> [Text provided]:
Figure 16.20 Adhesive bonding. (a) Adhesive joint loading conditions and (b) designing adhesive joints.
16.6.2 Adhesive Types
A wide variety of adhesive types exist, each one designed to be suitable for certain applications and materials. Four types are briefly noted here as typical examples.
Anaerobic adhesives are used for making gaskets, thread locking on bolted or screwed components, pipe sealing and so on. They are widely known as ‘sealants’ or ‘locking compounds’. They increase the strength of mechanical joints, which should be close fitting as the adhesive cures in the presence of metal and the absence of air.
Cyanoacrylates are used for the assembly of plastic and electronic components. They cure through reaction with moisture present on the surfaces of the materials being joined. Close fitting joints are necessary, but curing speed may be measured in seconds and a high strength joint is obtainable.
Epoxies are used for large joints and in tough applications such as the bonding of carbide tool tips. They are versatile and give strong hard joints with most materials. They are often in two parts, that is, an epoxy resin and a hardener, which when mixed together produce the adhesive.
Toughened variants are used in critical applications such as in aircraft construction. The anaerobics and cyanoacrylates are acrylic based, the epoxies are obviously epoxy based and the toughened variants are acrylic and epoxy based. A rubber material is incorporated in the toughened variant material to provide high peel strength and shock resistance. They also have a fast cure rate.
This chapter has shown the most popular methods of joining materials together to form sub‐assemblies, assemblies or complete products. The choice of the most suitable method for a particular task should take into account the aesthetics of the product, its functional performance and the manufacturing processes available. This again illustrates the need for a team approach to decision making, the selection of the joining method possibly relying on input from, for example, an industrial designer, a mechanical engineer and a manufacturing engineer.

> [Provided information]:
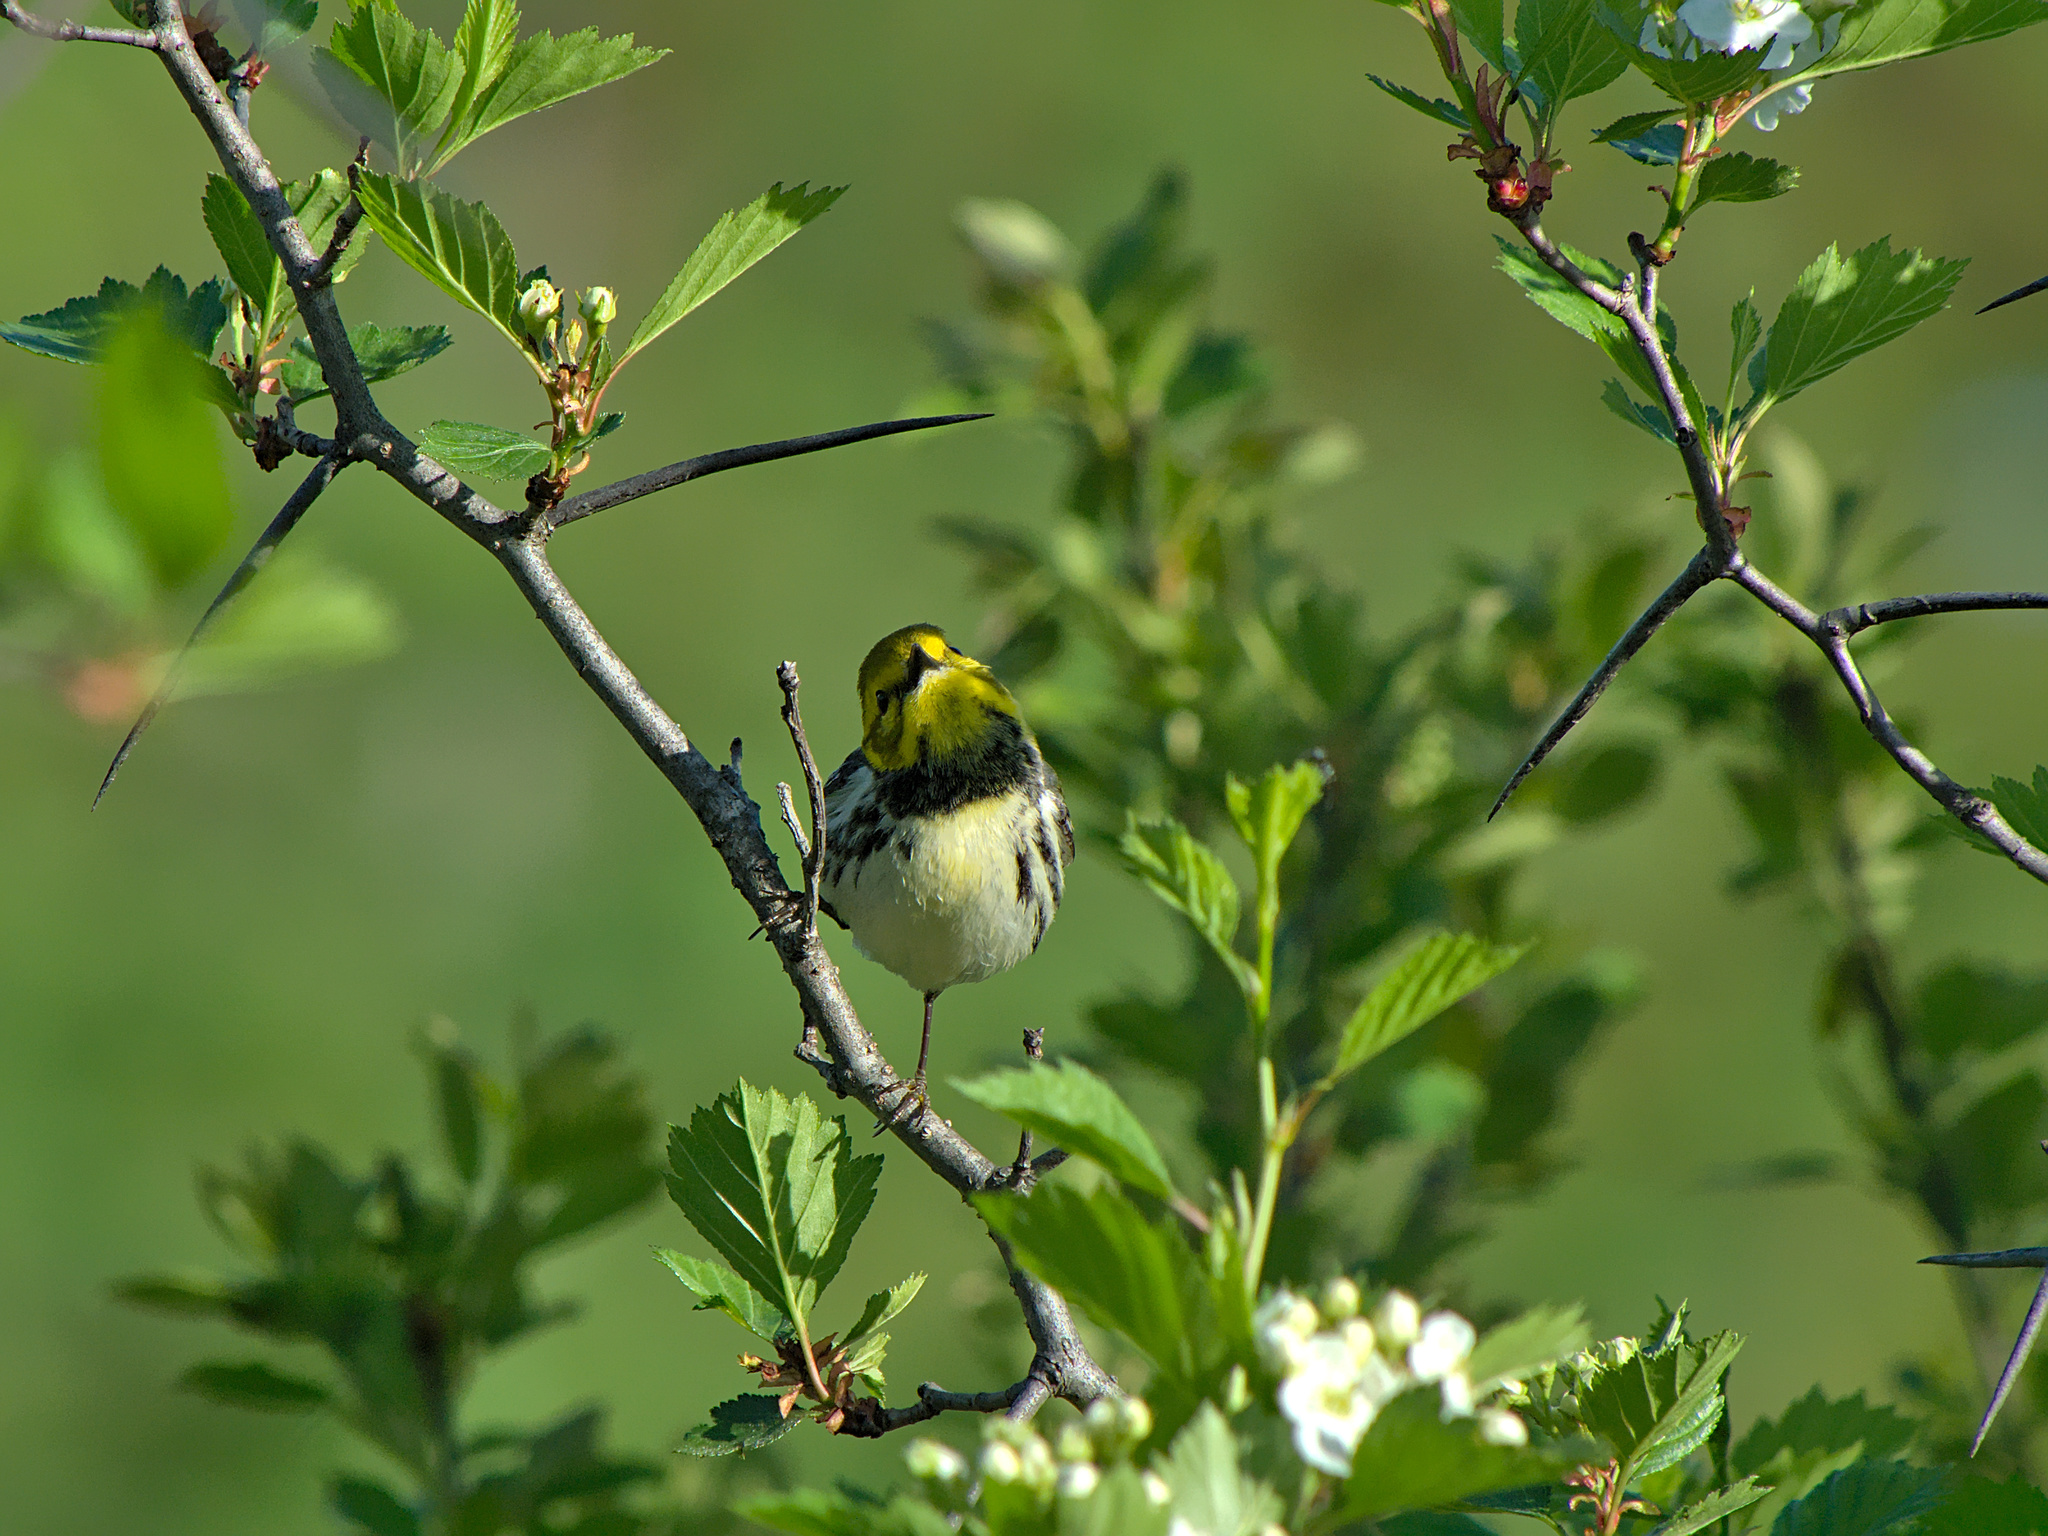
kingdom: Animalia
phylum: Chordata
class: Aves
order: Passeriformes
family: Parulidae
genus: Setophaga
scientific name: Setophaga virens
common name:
---
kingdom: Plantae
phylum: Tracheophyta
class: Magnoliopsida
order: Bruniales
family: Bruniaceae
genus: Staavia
...
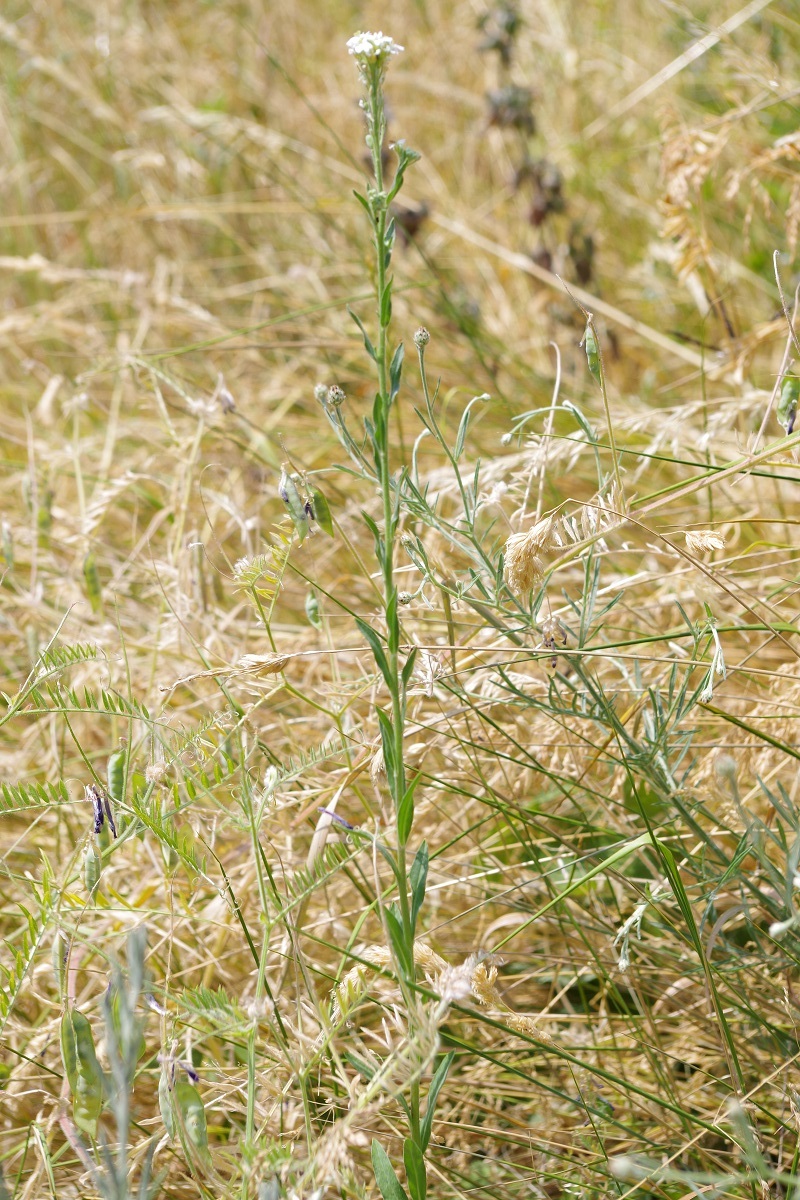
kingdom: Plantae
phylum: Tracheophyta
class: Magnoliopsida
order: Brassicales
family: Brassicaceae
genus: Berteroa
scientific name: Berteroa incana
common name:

> [Tasks to complete]:
[1] Transcribe the adhesive bonding text word for word, from "Toughened variants are used" up to and including "fast cure rate.".
[2] Write the next part of the adhesive bonding text, picking up right after its last sentence.

> [Task answers]:
[1]
Toughened variants are used in critical applications such as in aircraft construction. The anaerobics and cyanoacrylates are acrylic based, the epoxies are obviously epoxy based and the toughened variants are acrylic and epoxy based. A rubber material is incorporated in the toughened variant material to provide high peel strength and shock resistance. They also have a fast cure rate.

[2]
Review Questions
- 1 Briefly list the five main categories of joining processes used in manufacturing, and state the general type of application to which each is suited.
- 2 What is ‘welding’ and what conditions are necessary for it to occur?
- 3 What is the difference between a fillet weld and a butt weld, and under what conditions would each be used?
- 4 Describe the welding process that is most likely to be used for making minor repairs to the sheet metal body of a car.
- 5 Why is ‘stick’ welding so widely used?
- 6 What advantage is gained by putting the flux in the core of the electrode in shielded metal arc welding?
- 7 What is gas metal arc welding and why has it become so popular for automated welding installations?
- 8 Describe an arc welding process suitable for welding cast iron or aluminium alloy.
- 9 What are the advantages of the plasma arc welding process? Name one disadvantage.
- 10 Describe the process you would choose for welding together thick steel plates such as those used for ships' hulls.
- 11 Describe the welding process widely used in the car industry for fabricating car bodies.
- 12 What do diffusion, explosive, friction and ultrasonic welding have in common? Name one application for each.
- 13 Why has adhesive bonding become popular as a joining process?
- 14 Name one type of adhesive and a typical application.
- 15 Are joining processes necessary? What can be done to eliminate them?